Mr. English testified:
“Q. Did you and Mr. Hartley and Mr. Gay, as members of the Board of School Trustees, during that year have any regular or formal meeting? A. We did not.
“Q. Did you ever take the proposition of her employment and status as a teacher up with Mr. Gay? A. No, I did not. Mr. Gay did not care to enter into or have anything to do with the operations of the present Board of Trustees at that time so Mr. Hartley and I went along and handled the thing as we saw fit.
“Q. Was there, while you were clerk of that Board, ever a meeting of the Board of Trustees? A. No, we never had a regular meeting.
“Q. And never kept any minutes of any kind whatever? A. No minutes, other records.
“Q. Why didn't you have a meeting and make a record of this, as required?
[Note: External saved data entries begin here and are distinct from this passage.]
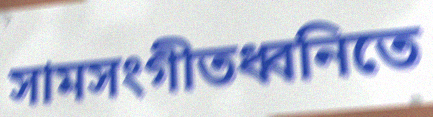
সামসংগীতধ্বনিতে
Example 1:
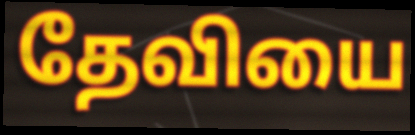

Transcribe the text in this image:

தேவியை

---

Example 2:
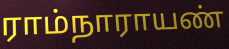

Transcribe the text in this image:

ராம்நாராயண்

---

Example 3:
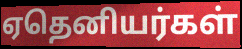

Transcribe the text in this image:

ஏதெனியர்கள்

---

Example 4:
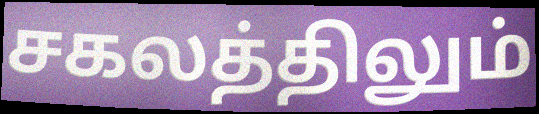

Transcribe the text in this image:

சகலத்திலும்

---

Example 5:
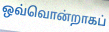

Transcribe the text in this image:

ஒவ்வொன்றாகப்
A. We thought as, handling it as we did, no question would come up.
“Q. You thought, or figured that you and Hartley could arrange this and not have anything to do with Gay, and figured that Mrs. Barnhardt could be established? A. That was the idea, that she could be established as a permanent teacher.
“Q. And that you could do that without a meeting or without any records?”
Mr. Hartley testified:
“Q. Now, that year did you, as a Board, have what is known as a regular or formal meeting? A. We never did.
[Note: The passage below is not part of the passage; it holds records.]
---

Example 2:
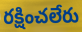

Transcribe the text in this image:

రక్షించలేరు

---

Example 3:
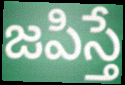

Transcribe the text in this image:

జపిస్తే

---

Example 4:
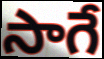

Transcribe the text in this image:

సాగే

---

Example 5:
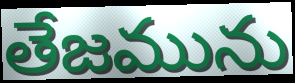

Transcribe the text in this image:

తేజమును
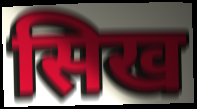
सिख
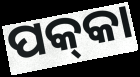
ପକ୍‍କା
“Q. During all these conversations (with Mr. English), Mr. Hartley, Mr. Gay, the other trustee, was not considered or asked to participate in any way, was he? A. Not by me.
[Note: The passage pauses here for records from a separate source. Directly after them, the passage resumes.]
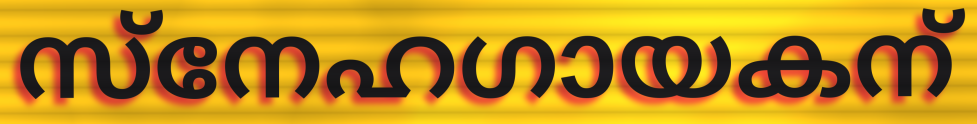
സ്നേഹഗായകന്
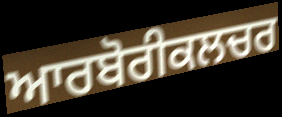
ਆਰਬੋਰੀਕਲਚਰ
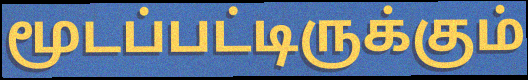
மூடப்பட்டிருக்கும்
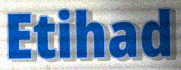
Etihad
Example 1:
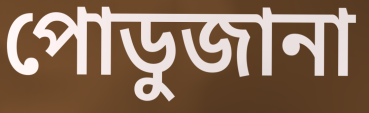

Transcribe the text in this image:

পোডুজানা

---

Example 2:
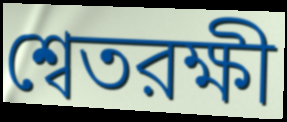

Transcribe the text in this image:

শ্বেতরক্ষী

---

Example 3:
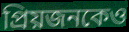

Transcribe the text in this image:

প্রিয়জনকেও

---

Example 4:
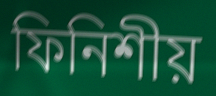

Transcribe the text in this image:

ফিনিশীয়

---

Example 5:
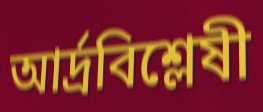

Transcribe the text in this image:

আর্দ্রবিশ্লেষী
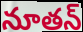
నూతన్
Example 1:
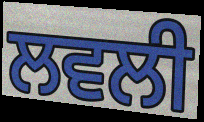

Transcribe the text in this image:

ਲਵਲੀ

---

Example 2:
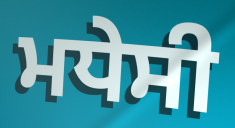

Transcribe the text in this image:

ਮਧੇਸੀ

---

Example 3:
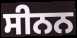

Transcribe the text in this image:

ਸੀਨਨ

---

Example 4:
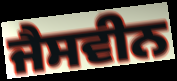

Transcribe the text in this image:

ਜੈਸਵੀਨ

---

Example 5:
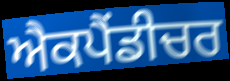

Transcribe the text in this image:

ਐਕਪੈਂਡੀਚਰ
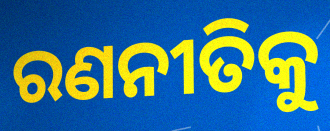
ରଣନୀତିକୁ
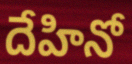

“Q. In any of these conversations there was no regular meeting? A. No, sir. * * *
“Q. Mr. Gay, the other trustee, during the time you were there was not taken into the conversation? A. No.
“Q. Did you at any time make any order, as a Board of Trustees, classifying Mrs. Barnhardt as a permanent or temporary teacher? A. No, we did not.”
Mr. Gay testified:
“Q. Did you afterwards assume the office of a trustee of that district and attempt to have a meeting? A. I did. * * *
“Q. And were you able to get a meeting? A. I was not.
“Q. And did you, as a member of the Board of Trustees, with any of the other trustees, enter into any contract for the hiring of a teacher for the ensuing year? A. I did not.
“Q. Up to that time (of Mr. Gray's appointment) were there regular meetings held or records of the proceedings kept by the Board of Trustees? A. Not that I know of.”
What two individual members of the board of school trustees may have thought does not bind the district. It is what the board of trustees as a board of trustees does that binds the district.
We see no escape from the conclusion that nothing was done by the board of trustees of Laws school district which estopped the board of trustees from taking the action which it did in May, 1934, dispensing with the services of the petitioner as a teacher in Laws school district.
The judgment is reversed.
Mr. Justice PLUMMER delivered the opinion of the court.
We concur: PULLEN, P. J.; THOMPSON, J.